Já segundo a PM, para intensificar o policiamento foi implantado o policiamento comunitário. “Essa viatura faz policiamentos em regiões com maior índice de criminalidade e vulnerabilidade social. O projeto é aumentar esse efetivo este mês, tendo em vista que acabará um curso de formação da PM e serão disponibilizados mais policiais. Outra medida adotada é a realização de operações policiais nos locais e dias/horas com maior incidência criminal, utilizando para isso os policiais militares que trabalham no serviço administrativo”, explicou.

Ainda segundo o oficial da PM Rodrigo, o Batalhão está em processo de mudança da sede. “Para um local mais adequado e amplo, na região do Bairro Jóquei Clube. Este local é estratégico, pois é muito próximo da Vila Nhanhá, local com grande incidência criminal”, concluiu.

Ilustrativa de morador de rua e usuário de drogas (Foto: Marcos Ermínio/Jornal Midiamax)

População de rua

Ainda segundo a SAS, o trabalho do SEAS realiza abordagens por 24 horas ininterruptas, buscando identificar as pessoas em situação de vulnerabilidade social que se encontram nas vias públicas e/ou locais que demandam o direcionamento do Serviço.

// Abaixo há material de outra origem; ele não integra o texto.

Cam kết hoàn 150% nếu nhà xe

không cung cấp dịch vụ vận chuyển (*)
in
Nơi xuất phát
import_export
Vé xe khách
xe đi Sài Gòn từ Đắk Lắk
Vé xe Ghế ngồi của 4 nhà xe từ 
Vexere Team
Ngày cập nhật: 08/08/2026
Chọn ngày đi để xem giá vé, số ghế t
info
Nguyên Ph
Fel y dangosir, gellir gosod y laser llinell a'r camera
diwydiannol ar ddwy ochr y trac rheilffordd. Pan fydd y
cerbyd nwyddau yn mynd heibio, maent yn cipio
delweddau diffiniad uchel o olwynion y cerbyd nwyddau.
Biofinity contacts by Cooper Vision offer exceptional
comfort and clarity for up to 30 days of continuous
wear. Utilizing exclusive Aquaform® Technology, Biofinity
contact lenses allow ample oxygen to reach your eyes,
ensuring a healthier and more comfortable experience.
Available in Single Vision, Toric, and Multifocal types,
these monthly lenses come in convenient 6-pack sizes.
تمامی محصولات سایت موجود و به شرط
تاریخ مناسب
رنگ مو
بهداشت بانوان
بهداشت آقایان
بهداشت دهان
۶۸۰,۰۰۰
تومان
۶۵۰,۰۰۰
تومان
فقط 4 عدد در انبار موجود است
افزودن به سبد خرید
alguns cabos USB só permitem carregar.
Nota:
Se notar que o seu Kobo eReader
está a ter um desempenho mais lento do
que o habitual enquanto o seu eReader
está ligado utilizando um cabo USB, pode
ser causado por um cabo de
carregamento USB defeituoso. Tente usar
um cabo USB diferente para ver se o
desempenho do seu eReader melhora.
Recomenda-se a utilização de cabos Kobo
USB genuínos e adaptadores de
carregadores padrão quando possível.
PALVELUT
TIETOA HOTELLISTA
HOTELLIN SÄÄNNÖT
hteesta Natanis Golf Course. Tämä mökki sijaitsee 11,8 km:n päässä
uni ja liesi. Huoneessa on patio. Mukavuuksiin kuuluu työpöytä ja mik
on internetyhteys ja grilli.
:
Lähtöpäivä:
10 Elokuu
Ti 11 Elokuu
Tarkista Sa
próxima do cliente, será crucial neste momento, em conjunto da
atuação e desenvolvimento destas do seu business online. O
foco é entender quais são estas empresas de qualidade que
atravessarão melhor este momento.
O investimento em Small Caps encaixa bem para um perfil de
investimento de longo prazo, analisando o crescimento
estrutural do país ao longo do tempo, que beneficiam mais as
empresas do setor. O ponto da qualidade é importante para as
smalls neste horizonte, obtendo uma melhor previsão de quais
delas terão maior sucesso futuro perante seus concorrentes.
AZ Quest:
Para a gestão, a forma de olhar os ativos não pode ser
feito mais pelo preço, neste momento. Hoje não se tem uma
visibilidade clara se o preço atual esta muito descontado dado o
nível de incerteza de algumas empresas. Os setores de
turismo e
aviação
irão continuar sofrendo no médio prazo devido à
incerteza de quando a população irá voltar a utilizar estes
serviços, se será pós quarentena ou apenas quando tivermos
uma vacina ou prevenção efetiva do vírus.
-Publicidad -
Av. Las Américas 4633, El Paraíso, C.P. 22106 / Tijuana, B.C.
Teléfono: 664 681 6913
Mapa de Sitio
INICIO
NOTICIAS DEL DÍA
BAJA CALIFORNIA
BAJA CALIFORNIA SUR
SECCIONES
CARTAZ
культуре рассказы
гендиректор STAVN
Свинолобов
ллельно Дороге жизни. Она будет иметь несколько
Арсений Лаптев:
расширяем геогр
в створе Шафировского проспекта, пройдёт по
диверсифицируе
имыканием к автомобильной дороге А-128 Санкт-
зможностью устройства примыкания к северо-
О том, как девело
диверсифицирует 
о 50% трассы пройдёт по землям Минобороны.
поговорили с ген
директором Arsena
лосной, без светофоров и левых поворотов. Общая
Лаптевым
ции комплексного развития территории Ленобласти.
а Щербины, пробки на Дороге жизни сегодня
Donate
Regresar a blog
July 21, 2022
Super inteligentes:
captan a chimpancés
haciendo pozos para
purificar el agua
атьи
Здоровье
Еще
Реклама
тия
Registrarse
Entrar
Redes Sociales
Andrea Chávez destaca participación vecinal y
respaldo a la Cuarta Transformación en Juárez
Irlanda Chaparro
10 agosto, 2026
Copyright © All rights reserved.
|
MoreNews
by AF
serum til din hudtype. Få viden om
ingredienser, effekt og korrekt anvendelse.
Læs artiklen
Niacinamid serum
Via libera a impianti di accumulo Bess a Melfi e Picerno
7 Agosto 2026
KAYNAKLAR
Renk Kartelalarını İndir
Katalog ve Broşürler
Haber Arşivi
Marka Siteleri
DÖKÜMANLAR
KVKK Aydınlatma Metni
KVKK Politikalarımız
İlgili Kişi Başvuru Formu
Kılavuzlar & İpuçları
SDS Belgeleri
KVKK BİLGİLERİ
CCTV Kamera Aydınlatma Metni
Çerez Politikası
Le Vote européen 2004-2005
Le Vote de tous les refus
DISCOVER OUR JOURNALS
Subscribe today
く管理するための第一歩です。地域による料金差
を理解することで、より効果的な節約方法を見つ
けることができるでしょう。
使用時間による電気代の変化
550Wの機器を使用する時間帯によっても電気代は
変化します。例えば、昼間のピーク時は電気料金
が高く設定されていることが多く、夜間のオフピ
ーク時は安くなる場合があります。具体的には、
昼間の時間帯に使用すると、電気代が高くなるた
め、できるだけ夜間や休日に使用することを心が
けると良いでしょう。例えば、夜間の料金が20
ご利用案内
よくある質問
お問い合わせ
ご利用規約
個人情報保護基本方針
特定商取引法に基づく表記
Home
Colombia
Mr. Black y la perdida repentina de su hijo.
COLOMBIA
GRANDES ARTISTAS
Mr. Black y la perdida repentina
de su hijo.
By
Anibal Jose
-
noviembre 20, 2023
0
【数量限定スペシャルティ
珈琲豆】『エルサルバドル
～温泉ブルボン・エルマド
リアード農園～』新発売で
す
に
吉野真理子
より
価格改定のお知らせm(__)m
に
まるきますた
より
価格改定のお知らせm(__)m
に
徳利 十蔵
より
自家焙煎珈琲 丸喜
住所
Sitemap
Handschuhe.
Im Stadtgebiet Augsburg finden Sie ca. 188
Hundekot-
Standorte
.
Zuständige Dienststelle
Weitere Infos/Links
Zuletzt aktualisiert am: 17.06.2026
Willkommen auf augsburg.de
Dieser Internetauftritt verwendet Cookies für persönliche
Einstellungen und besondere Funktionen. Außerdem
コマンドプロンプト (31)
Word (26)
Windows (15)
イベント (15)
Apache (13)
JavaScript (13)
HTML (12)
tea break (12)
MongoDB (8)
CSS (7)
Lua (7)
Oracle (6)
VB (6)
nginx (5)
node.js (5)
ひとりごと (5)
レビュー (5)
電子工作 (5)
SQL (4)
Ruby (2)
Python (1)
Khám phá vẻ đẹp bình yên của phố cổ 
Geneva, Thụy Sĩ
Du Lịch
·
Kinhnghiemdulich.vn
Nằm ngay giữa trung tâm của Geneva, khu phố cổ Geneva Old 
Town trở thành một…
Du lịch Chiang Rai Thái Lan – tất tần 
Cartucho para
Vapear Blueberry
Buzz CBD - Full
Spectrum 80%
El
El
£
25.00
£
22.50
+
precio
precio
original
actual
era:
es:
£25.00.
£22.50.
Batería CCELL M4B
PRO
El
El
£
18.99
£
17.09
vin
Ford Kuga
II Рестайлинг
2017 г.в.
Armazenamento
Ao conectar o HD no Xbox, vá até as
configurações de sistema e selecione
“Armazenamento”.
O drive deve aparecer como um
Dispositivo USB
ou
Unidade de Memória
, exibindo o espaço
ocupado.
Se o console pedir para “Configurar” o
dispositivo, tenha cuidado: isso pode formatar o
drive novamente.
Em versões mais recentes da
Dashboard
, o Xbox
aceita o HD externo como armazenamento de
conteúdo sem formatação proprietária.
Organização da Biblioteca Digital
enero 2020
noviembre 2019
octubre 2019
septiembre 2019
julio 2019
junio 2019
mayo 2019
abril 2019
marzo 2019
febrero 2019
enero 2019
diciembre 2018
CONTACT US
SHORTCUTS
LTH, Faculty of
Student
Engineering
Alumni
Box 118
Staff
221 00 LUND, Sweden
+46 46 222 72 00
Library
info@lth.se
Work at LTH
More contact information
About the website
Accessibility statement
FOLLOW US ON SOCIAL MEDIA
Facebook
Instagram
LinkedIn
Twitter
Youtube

Após o atendimento, essas pessoas são encaminhamentos às Unidades de Acolhimento, Centro de Referência Especializado para População de Rua – Centro POP, Comunidades Terapêuticas, Unidades de Saúde e também reinserção na família, para promover a dignidade humana.

São disponibilizadas, para toda a cidade, 4 unidades de Acolhimento, 11 Comunidades Terapêuticas, o Centro de Referência para População de Rua – Centro POP, que oferta os serviços diários de três refeições, sendo: café da manhã, almoço e lanche da tarde, espaço para higiene pessoal, atendimentos psicossociais e encaminhamentos para a Rede de Atendimento, entre estes, a inserção em cursos profissionalizantes e no mercado de trabalho.

Como denunciar

Em relação à segurança, a Polícia Militar faz rondas preventivas rotineiramente na região, reforçando as ações com bloqueios e saturação e utilizando todo efetivo disponível, incluindo o administrativo. Qualquer denúncia pode ser feita pelo 190.

Equipes da Guarda Civil Metropolitana também atuam na região com rondas de viaturas de duas e quatro rodas, operações e ações nas 7 regiões da Capital. A população pode também fazer denúncias para a GCM, que atende 24 horas por dia, pelo telefone 153. A GCM ressalta que irá intensificar as rondas na região.